Planned firings dropped 65 percent to 38,810 from 111,182 in May 2009, according to figures released today by Chicago-based Challenger, Gray & Christmas Inc.

Companies are retaining workers and starting to hire as they boost production and spending to meet improved demand in the U.S. and abroad. An improving labor market will help the economy withstand challenges posed by the European debt crisis and growing U.S. state and local budget deficits.

“Announced job cuts have, for all intents and purposes, returned to pre-recession levels,” John Challenger, chief executive officer of Challenger, Gray & Christmas, said in a statement. “What makes the low job-cut totals we have seen this spring particularly remarkable is that we still have not reached what is the slowest downsizing period of the year, which typically occurs during the summer months.”

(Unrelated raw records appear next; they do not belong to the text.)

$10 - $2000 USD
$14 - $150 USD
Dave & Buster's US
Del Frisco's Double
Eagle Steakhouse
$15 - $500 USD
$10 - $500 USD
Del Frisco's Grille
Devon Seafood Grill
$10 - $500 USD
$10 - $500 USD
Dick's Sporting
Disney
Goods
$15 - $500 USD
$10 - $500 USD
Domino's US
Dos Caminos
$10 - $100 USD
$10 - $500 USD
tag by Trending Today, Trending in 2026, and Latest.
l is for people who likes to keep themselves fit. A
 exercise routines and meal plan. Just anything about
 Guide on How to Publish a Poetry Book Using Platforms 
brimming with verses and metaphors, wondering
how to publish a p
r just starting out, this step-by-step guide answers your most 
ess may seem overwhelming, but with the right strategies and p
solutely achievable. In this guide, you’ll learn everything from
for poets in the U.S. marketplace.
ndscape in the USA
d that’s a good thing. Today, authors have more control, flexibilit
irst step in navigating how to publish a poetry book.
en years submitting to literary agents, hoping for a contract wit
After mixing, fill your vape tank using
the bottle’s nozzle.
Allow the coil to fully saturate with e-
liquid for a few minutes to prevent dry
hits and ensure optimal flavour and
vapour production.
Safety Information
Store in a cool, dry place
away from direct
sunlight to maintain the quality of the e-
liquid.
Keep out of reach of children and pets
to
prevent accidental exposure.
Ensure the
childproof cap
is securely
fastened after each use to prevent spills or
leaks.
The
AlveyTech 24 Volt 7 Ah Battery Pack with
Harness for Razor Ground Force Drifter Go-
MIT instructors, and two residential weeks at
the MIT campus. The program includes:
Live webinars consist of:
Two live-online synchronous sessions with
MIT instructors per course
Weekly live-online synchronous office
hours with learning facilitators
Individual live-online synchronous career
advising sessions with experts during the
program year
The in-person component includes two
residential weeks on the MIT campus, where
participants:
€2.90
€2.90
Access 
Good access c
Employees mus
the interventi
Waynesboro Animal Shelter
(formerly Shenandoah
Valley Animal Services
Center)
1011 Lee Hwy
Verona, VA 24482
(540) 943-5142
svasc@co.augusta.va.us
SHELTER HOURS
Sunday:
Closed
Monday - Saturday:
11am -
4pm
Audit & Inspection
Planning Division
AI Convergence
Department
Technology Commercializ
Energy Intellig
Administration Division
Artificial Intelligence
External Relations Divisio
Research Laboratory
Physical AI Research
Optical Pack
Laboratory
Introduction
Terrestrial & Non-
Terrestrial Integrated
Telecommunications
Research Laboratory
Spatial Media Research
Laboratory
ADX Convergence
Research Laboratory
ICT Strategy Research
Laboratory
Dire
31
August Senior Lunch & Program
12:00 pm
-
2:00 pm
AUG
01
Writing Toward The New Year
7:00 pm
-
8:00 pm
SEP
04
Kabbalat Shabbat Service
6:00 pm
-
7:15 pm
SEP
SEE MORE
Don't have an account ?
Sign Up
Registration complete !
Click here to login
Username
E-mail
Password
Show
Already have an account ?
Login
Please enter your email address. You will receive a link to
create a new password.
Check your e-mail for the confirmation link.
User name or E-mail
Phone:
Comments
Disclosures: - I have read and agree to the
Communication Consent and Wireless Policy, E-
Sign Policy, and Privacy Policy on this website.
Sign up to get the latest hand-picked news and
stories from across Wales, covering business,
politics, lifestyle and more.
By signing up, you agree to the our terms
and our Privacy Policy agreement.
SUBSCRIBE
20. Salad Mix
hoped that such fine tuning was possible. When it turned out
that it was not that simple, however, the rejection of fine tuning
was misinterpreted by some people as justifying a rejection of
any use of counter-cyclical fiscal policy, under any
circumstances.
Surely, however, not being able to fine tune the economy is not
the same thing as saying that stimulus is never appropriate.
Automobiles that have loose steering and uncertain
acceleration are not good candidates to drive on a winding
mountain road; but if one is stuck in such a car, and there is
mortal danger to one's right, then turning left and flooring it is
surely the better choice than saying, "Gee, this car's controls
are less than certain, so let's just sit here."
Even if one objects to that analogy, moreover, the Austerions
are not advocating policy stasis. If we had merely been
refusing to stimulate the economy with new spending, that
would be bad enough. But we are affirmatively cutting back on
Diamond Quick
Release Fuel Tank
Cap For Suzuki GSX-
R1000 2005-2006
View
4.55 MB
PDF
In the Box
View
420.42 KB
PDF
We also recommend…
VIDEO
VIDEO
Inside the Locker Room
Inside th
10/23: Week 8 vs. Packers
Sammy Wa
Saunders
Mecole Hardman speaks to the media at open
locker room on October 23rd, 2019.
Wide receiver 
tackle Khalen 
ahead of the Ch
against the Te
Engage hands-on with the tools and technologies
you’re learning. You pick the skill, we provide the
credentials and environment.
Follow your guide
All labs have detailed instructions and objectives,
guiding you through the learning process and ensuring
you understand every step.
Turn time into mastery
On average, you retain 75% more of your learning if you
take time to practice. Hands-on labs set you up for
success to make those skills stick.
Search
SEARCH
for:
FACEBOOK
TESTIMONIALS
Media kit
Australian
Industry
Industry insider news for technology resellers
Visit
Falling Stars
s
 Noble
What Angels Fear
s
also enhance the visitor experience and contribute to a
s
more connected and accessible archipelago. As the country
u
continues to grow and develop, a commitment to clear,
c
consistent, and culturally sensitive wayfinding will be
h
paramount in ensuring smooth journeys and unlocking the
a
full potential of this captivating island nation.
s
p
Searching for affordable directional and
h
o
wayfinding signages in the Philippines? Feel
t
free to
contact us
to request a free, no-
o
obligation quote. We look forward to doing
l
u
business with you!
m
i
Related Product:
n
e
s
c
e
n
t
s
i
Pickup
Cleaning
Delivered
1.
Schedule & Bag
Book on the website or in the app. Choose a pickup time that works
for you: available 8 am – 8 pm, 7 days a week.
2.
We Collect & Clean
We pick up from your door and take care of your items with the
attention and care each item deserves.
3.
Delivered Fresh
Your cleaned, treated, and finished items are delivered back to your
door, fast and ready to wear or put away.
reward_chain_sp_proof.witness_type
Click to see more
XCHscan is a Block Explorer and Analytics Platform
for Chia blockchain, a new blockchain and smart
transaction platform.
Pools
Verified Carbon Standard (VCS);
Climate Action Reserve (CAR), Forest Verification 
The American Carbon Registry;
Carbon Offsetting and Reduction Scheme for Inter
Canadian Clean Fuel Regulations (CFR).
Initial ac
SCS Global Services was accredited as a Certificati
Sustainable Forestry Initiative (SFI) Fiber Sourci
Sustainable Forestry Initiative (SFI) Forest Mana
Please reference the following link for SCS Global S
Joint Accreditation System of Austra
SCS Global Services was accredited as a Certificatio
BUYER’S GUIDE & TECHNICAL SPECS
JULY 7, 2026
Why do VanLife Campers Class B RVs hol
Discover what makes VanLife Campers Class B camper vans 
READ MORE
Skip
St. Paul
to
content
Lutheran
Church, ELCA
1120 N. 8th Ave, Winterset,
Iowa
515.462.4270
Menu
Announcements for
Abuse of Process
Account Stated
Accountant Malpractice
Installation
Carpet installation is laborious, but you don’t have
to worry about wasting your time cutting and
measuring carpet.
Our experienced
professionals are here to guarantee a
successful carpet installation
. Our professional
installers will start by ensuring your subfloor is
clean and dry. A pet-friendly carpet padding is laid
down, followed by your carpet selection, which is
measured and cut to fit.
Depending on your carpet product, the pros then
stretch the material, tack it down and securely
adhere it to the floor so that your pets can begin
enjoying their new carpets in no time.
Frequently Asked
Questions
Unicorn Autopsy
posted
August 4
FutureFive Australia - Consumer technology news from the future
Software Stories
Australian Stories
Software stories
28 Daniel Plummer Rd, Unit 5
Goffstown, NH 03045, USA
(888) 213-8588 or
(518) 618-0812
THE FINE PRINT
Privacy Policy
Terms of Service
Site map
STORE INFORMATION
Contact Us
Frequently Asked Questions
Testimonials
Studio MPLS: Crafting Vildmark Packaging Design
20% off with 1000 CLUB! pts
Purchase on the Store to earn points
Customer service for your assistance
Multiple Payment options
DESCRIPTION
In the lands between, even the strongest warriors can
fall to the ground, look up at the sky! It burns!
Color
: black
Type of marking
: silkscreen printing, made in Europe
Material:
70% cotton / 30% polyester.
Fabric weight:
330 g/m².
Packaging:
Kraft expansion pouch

Challenger also said the pace of cuts probably won’t recede further “considering that the economy, while recovering, is still in a relatively fragile state.”

Hiring plans increased in May by 14,922 positions, led by financial firms and automotive companies, today’s report showed.

A Labor Department report June 4 will show the U.S. added 513,000 jobs in May, helped by a jump in hiring of temporary government workers to conduct the census, according to the median forecast in a Bloomberg News survey. The unemployment rate fell to 9.8 percent from 9.9 percent in April, according to the survey.

Attrition, Retirement

Challenger’s data do not always correlate with figures on payrolls or first-time jobless claims as reported by the government. Many job cuts are carried out through attrition or early retirement. Some employees whose jobs are eliminated find work elsewhere in their companies, and many announced staff reductions never take place because business improves. The totals also include foreign affiliates.

The number of planned job cuts increased 1.3 percent in May from a four-year low of 38,326 in April, today’s report showed. The figures aren’t adjusted for seasonal effects, so economists prefer to focus on year-over-year changes rather than monthly numbers.

Government and non-profit organizations led in planned reductions last month, with 16,697. State and local governments, which have suffered a drop in tax collections as a result of fewer jobs and lower home prices, are under pressure to balance their budgets and have “no other choice but to make drastic cuts in public programs and the jobs that go with them,” Challenger said.

New York led all states with 18,960 announced job cuts, followed by California, with 4,920.

New York Governor David Paterson’s plan to furlough 100,000 state workers for one day a week was blocked again by a federal judge in Albany last month. Paterson made the proposal to help close a $9.2 billion deficit in the state budget that he put forward in February. The state has been operating under emergency appropriation measures that the governor has described as “bare bones.”